Fatal Night, The: An Eyewitness Account of the Extermination of Armenian Intellectuals in 1915
By Mikayel Shamtanchian
Mikayel Shamtanchian beat the odds to survive the first genocide of the 20th century. The Fatal Night, his memoir of the annum horribilis of his nation, is a detailed account of the extermination of Turkey s Armenian cultural and civic leadership in 1915. One of the guiding lights of Istanbul's lost generation of Armenian intellectuals, Shamtanchian renders a profoundly-nuanced psychological portrait of innocent men who experienced the indignities and uncertainty of exile before being massacred.
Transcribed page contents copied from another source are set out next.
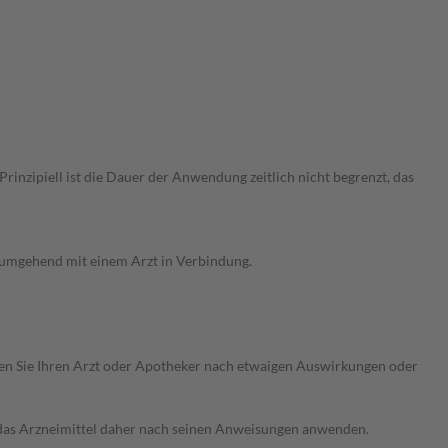
nzipiell ist die Dauer der Anwendung zeitlich nicht begrenzt, das
g umgehend mit einem Arzt in Verbindung.
ragen Sie Ihren Arzt oder Apotheker nach etwaigen Auswirkungen oder
e das Arzneimittel daher nach seinen Anweisungen anwenden.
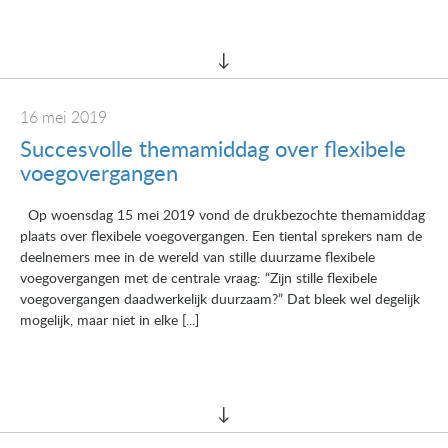
16 mei 2019
Succesvolle themamiddag over flexibele
voegovergangen
Op woensdag 15 mei 2019 vond de drukbezochte themamiddag
plaats over flexibele voegovergangen. Een tiental sprekers nam de
deelnemers mee in de wereld van stille duurzame flexibele
voegovergangen met de centrale vraag: “Zijn stille flexibele
voegovergangen daadwerkelijk duurzaam?” Dat bleek wel degelijk
mogelijk, maar niet in elke [...]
The author survived the carnage and went on to bequeath to future generations the moving image of Siamanto sitting dejectedly across the desk of a deceitful Turkish police chief; the shadows of Ruben Zardarian, Garegin Khazhak, and other luminaries who perished in Anatolia's sinister places of exile; the wistful echoes of ""Lord, Have Mercy,"" the last hymn sung by Komitas and a throng of exiles held in a Turkish military fort; the harrowing pangs of Varuzhan and Sevak as they were slaughtered in the field of death called Ayash... Written with a poetic sensibility that draws the beauty of inner fortitude from the most dreadful of circumstances, The Fatal Night is a literary masterpiece of haunting lyricism.